Looking from the opposite view, he may indeed be somewhat fearful of being held, but otherwise entirely healthy! If he’s a new member of your family, it’s possible he’s just timid, particularly if this is something he’s done since you got him. If this is a sudden change in his behavior it could indicate illness, but it may also mean you’re going to need to work it out through conditioning, as it would suggest he’s become increasingly jittery around you.

Some basic techniques you can try should begin to ease your hamster into being held. One is to pick him up with a plastic or metal scoop rather than your hand. But in order to introduce your presence, so he becomes more comfortable with you over time, a soda bottle scoop may work best.

To make a soda bottle scoop, use an empty, clear plastic, 1-liter bottle, such as those for club soda. Remove any labels. With strong scissors or a blade, remove the base of the bottle to about a third of the way up. Now trim the top half of the remaining 2/3 lengthwise, so that the shape resembles a scoop, like the kind you’d scoop coffee or nuts out of a barrel with. Be careful, the edges of the plastic can be sharp.

When you want to pick the hamster up, lay the “scoop” in the palm of your hand. It will warm slightly from your body temperature, and your skin will be visible. It will look more or less like your hand to the hamster, but there will be a thin wall of “protection” for your hamster, because there will be no scent from your hand. Hamsters are most stimulated by scents. Most hamsters become accustomed to the bare hand rather soon with the use of this device.

Speaking of scents, it’s a good idea to wash your hands with the same mild, scent-neutral hand soap every time you touch your hamster.

Routine plays a tremendous part in a hamster’s life. By reserving the same time and location for play every day, and making sure that everything about the experience resembles the previous time, the hamster can come to anticipate this interaction and be less nervous about it.

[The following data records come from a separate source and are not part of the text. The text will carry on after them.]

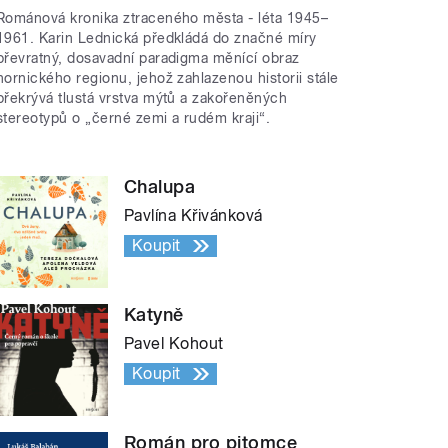
Románová kronika ztraceného města - léta 1945–
1961. Karin Lednická předkládá do značné míry
převratný, dosavadní paradigma měnící obraz
hornického regionu, jehož zahlazenou historii stále
překrývá tlustá vrstva mýtů a zakořeněných
stereotypů o „černé zemi a rudém kraji“.
Chalupa
Pavlína Křivánková
Koupit
Katyně
Pavel Kohout
Koupit
Román pro pitomce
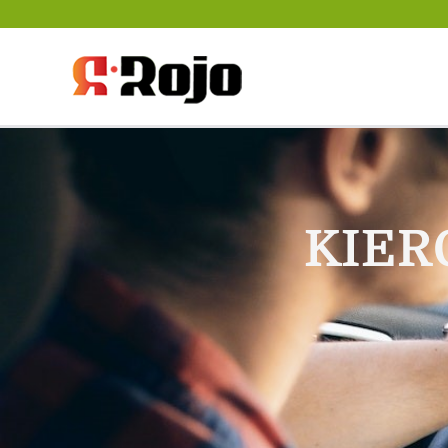
Rojo- agencja pra
między pracodawc
KIER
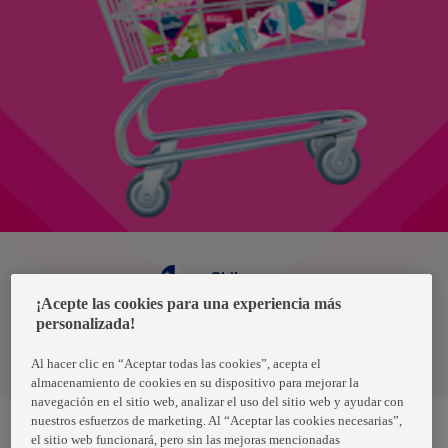
Chile
¡Acepte las cookies para una experiencia más
personalizada!
Política de privacidad de datos
Términos y condiciones
Al hacer clic en “Aceptar todas las cookies”, acepta el
almacenamiento de cookies en su dispositivo para mejorar la
navegación en el sitio web, analizar el uso del sitio web y ayudar con
nuestros esfuerzos de marketing. Al “Aceptar las cookies necesarias”,
el sitio web funcionará, pero sin las mejoras mencionadas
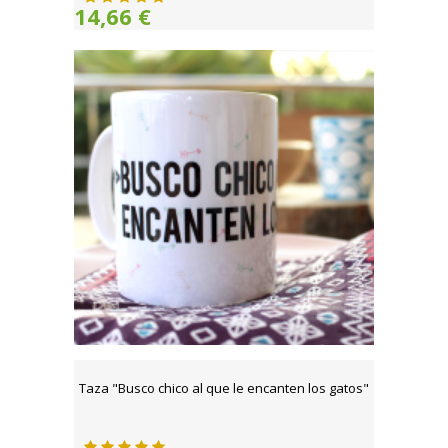
14,66 €
Taza "Busco chico al que le encanten los gatos"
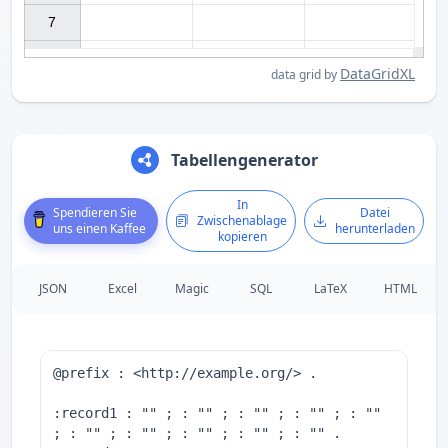
7

DataGridXL
data grid by
Tabellengenerator
In
Spendieren Sie
Datei
Zwischenablage
uns einen Kaffee
herunterladen
kopieren
JSON
Excel
Magic
SQL
LaTeX
HTML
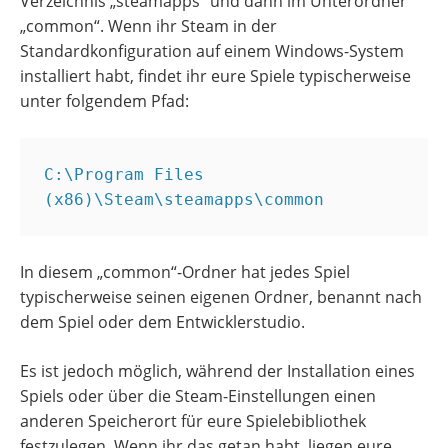
Verzeichnis „steamapps“ und dann im Unterordner
„common“. Wenn ihr Steam in der
Standardkonfiguration auf einem Windows-System
installiert habt, findet ihr eure Spiele typischerweise
unter folgendem Pfad:
C:\Program Files 
(x86)\Steam\steamapps\common
In diesem „common“-Ordner hat jedes Spiel
typischerweise seinen eigenen Ordner, benannt nach
dem Spiel oder dem Entwicklerstudio.
Es ist jedoch möglich, während der Installation eines
Spiels oder über die Steam-Einstellungen einen
anderen Speicherort für eure Spielebibliothek
festzulegen. Wenn ihr das getan habt, liegen eure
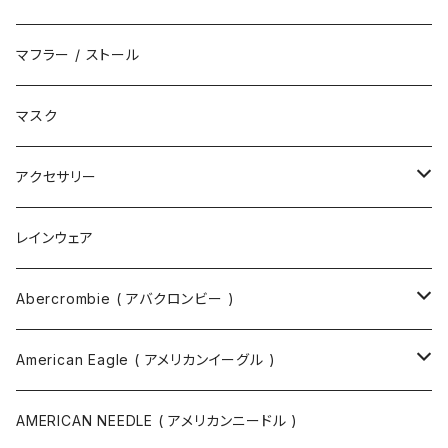
サンダル
エコバッグ / マーケットバッグ
マフラー / ストール
ブーツ
ショルダーバッグ
マスク
トートバッグ
アクセサリー
ボディバッグ
ネックレス
レインウェア
バックパック
指輪
Abercrombie ( アバクロンビー )
ツールバッグ
バングル
スウェット
American Eagle ( アメリカンイーグル )
ボディバッグ・ヒップバッグ
サングラス
カットソー
ニット
AMERICAN NEEDLE ( アメリカンニードル )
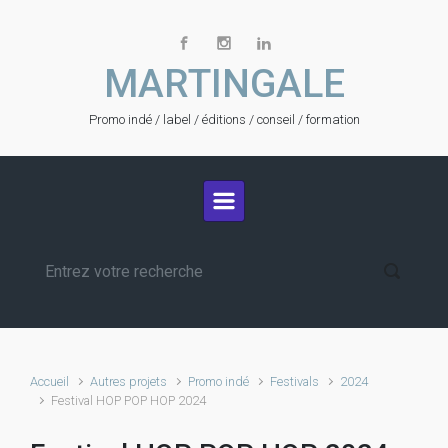
Skip to main content
MARTINGALE
Promo indé / label / éditions / conseil / formation
Accueil
Autres projets
Promo indé
Festivals
2024
Festival HOP POP HOP 2024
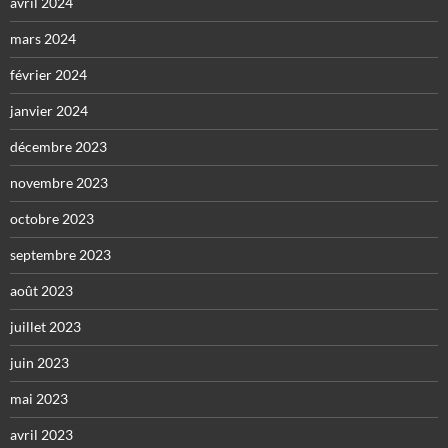
avril 2024
mars 2024
février 2024
janvier 2024
décembre 2023
novembre 2023
octobre 2023
septembre 2023
août 2023
juillet 2023
juin 2023
mai 2023
avril 2023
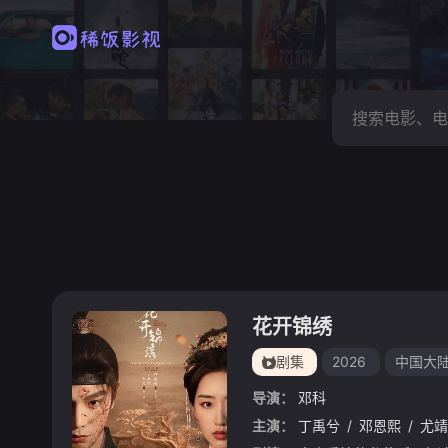
花开锦绣
剧集
2026
中国大
导演：
邓科
主演：
丁禹兮
/
邓恩熙
/
尤靖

Another tip is to constantly impress upon the hamster that your hands will not harm him. Start to do this very simply by letting him walk on a safe surface (like the seat of a chair with sides) where you’ve placed your hands, unmoving, palms down, fingers gently together. If he should make a gesture to indicate he wants to nibble curiously on you, blow very slowly and gently toward his face and he’ll stop. Let him explore. On a larger surface, gently nudge him away from the edges with the back of your closed hand or your wrist. Hamsters fear being grasped more than being touched. You can even sit in a sealed, dry bathtub and just let the hamster walk all around upon you. There are few better ways to inform a hamster that you may be big, but you’re no brute. Good luck!